The fear and anxiety is not something I was prepared because I have peace in my decision. And this fear and anxiety is something that came and went in my last couple weeks of work. I am sure it will come and go again as I try to figure out the next steps that God has for me next.
Sometime after me giving my notice at work, God gave me a visual for this season of life. The first phase of the visual is that God is holding my hand and leading me into my future. But I can only see up to His wrist and the rest of Him and what is ahead of me is covered with a dense fog that I can’t see anything else but His hand holding mine.
A few weeks after this morning, I was at church and it was the first time that I admitted to myself and God that I am scared for this new season of life. A season of unknowns, a season of trusting in God and a season of peace. That night is where God lifted a little more of the dense fog in the visual He has given me for this season. I could see up to His shoulder and a few days after I could see up to the back of His head as He is leading me. He is leading me like a Father leads a child. And this child is in complete trust of the Father because the child knows that the Father has the best intentions for the child. The Father will provide safety and provisions for the child.
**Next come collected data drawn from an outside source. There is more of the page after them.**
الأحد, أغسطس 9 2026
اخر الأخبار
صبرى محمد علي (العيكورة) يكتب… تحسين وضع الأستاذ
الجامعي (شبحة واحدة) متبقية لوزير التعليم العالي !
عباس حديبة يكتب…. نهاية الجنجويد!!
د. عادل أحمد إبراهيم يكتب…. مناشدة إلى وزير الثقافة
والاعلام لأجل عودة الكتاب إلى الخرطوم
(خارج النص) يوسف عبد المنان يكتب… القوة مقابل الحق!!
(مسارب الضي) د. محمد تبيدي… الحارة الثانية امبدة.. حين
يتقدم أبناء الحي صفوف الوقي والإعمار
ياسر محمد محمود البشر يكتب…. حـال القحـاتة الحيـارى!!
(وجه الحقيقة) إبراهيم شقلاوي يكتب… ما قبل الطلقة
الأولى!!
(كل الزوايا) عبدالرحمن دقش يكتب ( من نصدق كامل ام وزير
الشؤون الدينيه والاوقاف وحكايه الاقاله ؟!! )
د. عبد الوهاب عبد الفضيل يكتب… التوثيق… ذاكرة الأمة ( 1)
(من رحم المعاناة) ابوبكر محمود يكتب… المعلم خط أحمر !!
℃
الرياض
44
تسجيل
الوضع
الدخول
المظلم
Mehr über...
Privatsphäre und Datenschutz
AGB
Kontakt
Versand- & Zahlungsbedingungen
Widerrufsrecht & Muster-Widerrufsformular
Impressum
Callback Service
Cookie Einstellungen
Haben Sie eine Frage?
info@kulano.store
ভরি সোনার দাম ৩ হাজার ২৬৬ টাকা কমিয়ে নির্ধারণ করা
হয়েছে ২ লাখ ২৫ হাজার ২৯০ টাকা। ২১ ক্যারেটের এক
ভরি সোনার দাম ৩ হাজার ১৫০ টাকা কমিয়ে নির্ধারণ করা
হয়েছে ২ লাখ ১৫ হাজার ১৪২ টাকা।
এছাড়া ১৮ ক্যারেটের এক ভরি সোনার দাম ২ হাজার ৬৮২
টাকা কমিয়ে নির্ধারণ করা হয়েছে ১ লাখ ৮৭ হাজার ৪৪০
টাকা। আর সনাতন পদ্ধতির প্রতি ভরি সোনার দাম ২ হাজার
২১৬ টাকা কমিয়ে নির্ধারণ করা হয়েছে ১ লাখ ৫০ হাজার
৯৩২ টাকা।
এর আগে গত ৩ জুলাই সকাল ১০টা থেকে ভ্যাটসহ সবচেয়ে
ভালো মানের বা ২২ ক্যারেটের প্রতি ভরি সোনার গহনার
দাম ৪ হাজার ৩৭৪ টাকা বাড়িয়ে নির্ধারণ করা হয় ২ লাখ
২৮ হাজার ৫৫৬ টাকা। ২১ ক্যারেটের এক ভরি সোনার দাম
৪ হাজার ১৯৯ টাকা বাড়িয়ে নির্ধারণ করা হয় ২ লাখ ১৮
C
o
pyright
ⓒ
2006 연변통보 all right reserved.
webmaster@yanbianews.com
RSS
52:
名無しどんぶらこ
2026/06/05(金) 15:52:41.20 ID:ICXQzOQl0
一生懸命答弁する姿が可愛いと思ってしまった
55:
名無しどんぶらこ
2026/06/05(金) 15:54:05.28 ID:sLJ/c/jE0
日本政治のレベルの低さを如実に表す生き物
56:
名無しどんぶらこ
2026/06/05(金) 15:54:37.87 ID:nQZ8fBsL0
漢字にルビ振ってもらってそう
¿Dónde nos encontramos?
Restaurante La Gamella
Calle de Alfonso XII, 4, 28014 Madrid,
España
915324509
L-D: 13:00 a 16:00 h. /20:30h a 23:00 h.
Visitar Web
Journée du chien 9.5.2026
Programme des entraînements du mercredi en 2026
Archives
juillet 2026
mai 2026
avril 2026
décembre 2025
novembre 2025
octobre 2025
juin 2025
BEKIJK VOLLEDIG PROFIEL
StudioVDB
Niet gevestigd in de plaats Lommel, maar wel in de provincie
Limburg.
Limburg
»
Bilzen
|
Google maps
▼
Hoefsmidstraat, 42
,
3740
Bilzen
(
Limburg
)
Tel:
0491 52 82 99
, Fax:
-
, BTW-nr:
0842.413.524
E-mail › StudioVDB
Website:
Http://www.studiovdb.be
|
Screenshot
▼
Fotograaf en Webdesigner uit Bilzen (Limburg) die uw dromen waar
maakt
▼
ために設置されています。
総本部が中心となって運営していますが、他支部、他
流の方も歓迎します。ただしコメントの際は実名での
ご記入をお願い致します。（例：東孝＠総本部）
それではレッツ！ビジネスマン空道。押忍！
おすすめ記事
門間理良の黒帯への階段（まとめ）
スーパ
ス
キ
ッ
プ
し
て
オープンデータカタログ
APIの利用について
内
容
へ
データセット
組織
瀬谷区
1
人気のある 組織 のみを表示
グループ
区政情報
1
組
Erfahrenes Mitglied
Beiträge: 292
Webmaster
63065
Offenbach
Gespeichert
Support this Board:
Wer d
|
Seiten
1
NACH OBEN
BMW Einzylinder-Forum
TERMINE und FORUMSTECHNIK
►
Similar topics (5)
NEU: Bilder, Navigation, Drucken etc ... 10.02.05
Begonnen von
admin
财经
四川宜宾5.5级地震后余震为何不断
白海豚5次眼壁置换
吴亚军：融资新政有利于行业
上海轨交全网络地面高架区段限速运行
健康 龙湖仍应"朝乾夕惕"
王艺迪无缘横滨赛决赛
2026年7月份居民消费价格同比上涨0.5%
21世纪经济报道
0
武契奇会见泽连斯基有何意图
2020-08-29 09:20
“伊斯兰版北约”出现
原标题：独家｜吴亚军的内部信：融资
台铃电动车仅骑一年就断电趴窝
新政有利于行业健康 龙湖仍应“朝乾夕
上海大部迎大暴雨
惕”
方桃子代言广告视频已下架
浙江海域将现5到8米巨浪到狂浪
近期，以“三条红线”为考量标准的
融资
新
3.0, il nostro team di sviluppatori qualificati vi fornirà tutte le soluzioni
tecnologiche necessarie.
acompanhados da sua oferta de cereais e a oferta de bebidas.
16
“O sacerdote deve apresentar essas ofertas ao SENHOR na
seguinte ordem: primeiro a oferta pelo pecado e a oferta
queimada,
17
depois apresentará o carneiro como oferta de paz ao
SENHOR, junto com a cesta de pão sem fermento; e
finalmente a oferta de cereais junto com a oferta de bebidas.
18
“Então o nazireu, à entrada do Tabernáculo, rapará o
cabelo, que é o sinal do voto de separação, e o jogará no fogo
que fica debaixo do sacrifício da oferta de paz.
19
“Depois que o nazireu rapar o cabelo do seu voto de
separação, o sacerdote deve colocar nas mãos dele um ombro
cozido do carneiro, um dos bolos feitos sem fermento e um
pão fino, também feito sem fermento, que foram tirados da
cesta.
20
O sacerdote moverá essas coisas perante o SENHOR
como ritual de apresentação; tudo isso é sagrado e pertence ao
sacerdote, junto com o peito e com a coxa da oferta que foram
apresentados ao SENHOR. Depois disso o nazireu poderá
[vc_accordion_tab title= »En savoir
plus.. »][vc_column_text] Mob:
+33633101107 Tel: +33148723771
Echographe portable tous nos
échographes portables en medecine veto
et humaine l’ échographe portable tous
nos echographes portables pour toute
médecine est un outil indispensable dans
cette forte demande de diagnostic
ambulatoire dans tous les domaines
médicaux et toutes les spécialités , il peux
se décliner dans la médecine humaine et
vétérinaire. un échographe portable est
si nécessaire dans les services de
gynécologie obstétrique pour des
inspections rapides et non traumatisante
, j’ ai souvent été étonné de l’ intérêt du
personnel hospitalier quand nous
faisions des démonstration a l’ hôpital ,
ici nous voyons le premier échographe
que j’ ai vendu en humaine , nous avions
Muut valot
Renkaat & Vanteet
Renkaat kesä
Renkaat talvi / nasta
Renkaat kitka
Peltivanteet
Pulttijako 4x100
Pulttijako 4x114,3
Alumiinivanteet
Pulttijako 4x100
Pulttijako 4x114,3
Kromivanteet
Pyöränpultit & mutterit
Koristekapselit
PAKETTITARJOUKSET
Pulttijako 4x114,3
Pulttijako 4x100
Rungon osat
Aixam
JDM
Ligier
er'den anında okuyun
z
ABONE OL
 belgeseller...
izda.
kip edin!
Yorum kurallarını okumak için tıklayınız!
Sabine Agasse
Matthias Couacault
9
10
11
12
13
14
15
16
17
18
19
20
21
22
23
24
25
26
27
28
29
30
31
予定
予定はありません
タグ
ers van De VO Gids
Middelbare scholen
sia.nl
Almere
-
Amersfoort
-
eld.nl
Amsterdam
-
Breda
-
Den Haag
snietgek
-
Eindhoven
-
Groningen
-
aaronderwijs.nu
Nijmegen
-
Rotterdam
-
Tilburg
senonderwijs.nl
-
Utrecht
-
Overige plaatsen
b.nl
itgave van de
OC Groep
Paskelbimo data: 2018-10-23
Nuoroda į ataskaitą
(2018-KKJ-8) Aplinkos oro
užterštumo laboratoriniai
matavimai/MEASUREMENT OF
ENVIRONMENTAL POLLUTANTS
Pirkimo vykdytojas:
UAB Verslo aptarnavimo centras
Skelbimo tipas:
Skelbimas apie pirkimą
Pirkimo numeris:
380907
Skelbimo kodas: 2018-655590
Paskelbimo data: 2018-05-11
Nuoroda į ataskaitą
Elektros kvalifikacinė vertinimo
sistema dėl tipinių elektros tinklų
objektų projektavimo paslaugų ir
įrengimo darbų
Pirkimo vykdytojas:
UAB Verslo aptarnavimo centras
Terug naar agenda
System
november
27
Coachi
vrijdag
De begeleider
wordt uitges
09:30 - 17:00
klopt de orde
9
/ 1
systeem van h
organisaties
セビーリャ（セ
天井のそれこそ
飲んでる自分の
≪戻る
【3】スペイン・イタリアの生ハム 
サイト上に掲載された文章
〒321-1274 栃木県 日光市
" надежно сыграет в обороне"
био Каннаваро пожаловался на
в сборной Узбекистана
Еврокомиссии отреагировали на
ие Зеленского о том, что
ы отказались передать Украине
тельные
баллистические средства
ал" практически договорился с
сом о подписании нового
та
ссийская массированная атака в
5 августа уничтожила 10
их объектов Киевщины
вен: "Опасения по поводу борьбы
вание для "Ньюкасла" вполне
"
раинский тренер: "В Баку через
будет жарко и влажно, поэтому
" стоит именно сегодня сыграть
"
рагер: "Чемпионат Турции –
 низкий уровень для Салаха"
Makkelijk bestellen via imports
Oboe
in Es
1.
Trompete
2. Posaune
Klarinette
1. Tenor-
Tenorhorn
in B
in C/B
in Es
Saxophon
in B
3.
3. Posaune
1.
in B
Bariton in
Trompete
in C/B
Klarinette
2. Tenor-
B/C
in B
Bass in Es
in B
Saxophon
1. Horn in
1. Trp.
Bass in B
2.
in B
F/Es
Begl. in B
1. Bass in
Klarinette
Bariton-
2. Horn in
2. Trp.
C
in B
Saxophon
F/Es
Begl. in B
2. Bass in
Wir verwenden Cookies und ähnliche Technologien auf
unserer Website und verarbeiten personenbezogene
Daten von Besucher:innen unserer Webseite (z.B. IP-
***This is part of a series of blog posts of me sharing about burnout and things I have been learning through this. They are numbered in the order that they are written in and to indicate that they are part of this series.***
Complacency and indecision is something that can paralyze you. It puts you in a prison in your own life. There are many reasons as to why a person may be complacent or do not want to make a decision. One of the main reasons is fear. Fear can hold you back in life. Sometimes this fear is based on our past experiences and other times it may because of what other people may say or think. I have heard it said that fear stands for False Evidence Appearing Real. And Satan will try to use fear to hold us back from what God has called us to do. Because he knows the people we are going to impact and the life change that is going to happen because we stepped into something God has called us to.
There are times that God is calling us to wait on Him but many times God is asking us to step out in faith. And too often we will use our fear as an excuse of us not stepping out in faith. We will mask it as we are waiting on God. When in reality God could be like, “would you just do this? I have great things in store for you. And if you could only see the exciting journey I have for you if you would take this first step.” Many times our fear will lead us to indecision and complacency. Complacency and indecision kills growth. It stunts the growth God may have in store for us.
God gave us the power to step past our fear and walk into victory and the exciting journey He has for us. “for God gave us a spirit not of fear but of power and love and self-control.” 2 Timothy 1:7. Once we step past our fears there is an excitement and freedom that comes with it. How is fear holding you back? What is one thing you wish you would have done a year from today?